Cartagena pasó la cuenta de cobro

Judith Pinedo, la nueva alcaldesa, encarna los deseos de renovación de los cartageneros. Foto: Yiomaira Grandett

POR PEDRO LUIS MOGOLLÓN
Director diario 'El Universal'.

CARTAGENA TIENE fama de indolente hasta entre sus propios ciudadanos, la gran mayoría de barrios subnormales. Su pobreza contrasta con el bienestar de los vecinos de cinco barrios de estratos cinco y seis, y de una pequeña clase media de estratos tres y cuatro, quienes parecen potentados ante la "otra" Cartagena.

La politiquería se enseñoreó en la ciudad durante décadas. Mandaban dos clanes políticos, entronizados en el poder por su habilidad electorera. Algunos todavía influyen, alentados desde la Casa de Nariño. Existía el paradigma de que era imposible desbancar la corrupción. Aunque se intuía que muy poca gente se sentía bien con el status quo, parecía imposible cambiarlo.

Pero Cartagena también sintió los vientos renovadores del altiplano encarnados en Jaime Castro, Antanas Mockus y Enrique Peñalosa. Luego los cartageneros depositamos 40.683 votos en blanco en la elección anterior a la Alcaldía, cortos aún ante los 54.583 con que ganó la política tradicional con Nicolás Curi, pero suficientes para subirle la autoestima a mucha gente inconforme, algunos agrupados bajo el Movimiento Cartagena 1815, aludiendo al heroísmo local ante el sitio de Morillo y dando pie al lema: "Cartagena no se rinde".

La campaña a la Alcaldía que culminó el 28 de octubre pasado encarnó el conflicto entre los deseos de renovación, representados por Judith Pinedo, y el poder de la política tradicional, cuyo adalid era Juan Carlos Gossaín. Aunque las encuestas mejor elaboradas y presenciales siempre los mostraron muy cerca el uno del otro, con ventaja para Gossaín hacia el final, era imposible prever el desenlace: Pinedo barrió a Gossaín con 115.247 votos contra 70.692.

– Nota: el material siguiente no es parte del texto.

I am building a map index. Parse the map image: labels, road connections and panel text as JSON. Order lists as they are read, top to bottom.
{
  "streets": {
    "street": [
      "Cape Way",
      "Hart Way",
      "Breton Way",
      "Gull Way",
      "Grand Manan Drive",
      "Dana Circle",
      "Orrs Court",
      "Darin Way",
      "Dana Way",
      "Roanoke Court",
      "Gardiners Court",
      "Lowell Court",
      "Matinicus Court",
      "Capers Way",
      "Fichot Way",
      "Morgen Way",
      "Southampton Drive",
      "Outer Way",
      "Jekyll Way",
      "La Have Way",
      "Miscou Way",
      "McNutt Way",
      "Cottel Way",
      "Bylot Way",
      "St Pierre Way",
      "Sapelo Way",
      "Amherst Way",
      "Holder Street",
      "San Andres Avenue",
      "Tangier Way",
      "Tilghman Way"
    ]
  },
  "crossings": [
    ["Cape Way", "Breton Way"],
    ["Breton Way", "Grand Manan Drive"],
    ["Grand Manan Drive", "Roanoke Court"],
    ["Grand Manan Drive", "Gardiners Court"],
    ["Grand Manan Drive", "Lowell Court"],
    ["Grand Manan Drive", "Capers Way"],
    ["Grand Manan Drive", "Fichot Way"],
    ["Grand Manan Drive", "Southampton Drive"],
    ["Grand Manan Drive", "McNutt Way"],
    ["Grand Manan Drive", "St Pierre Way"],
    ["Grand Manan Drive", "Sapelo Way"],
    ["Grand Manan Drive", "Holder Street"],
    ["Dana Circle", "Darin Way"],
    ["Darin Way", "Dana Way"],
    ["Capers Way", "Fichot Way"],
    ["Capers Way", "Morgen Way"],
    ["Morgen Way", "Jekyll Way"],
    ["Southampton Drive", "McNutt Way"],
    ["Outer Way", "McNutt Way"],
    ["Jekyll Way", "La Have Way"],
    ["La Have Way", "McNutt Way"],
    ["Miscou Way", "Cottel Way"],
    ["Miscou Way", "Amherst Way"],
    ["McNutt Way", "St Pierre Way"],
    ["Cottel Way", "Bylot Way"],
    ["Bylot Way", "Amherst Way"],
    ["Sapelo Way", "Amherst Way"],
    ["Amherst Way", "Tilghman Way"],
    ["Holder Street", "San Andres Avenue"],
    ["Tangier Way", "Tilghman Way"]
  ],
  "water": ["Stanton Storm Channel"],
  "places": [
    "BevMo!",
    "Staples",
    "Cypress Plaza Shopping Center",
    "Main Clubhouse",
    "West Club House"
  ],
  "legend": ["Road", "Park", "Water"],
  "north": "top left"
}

¿Qué pasó?  Lo primero, que el voto de opinión nacido del voto en blanco de la campaña anterior creció inesperada y abrumadoramente, especialmente por el carisma de la propia candidata quien hizo una campaña puerta a puerta con la consigna de  "Por una sola Cartagena" y atacó frontalmente la corrupción. Su contrincante hizo también una campaña dinámica, pero lo quemó su cercanía con el clan Curi y la politiquería tradicional, además de su pugnacidad visceral.

Por otro lado, la radio nacional (RCN, Caracol, La W), la televisión local y El Universal hicieron una campaña a favor del voto limpio que influyó en los resultados.

El reto de Pinedo es enorme y lo más difícil está por venir. Deberá rodearse bien para hacer una administración ejemplar. De su éxito dependerá que Cartagena deje atrás el lastre de la miseria y de su socia implacable, la corrupción. Por lo pronto, los cartageneros le pasaron la cuenta de cobro a la politiquería.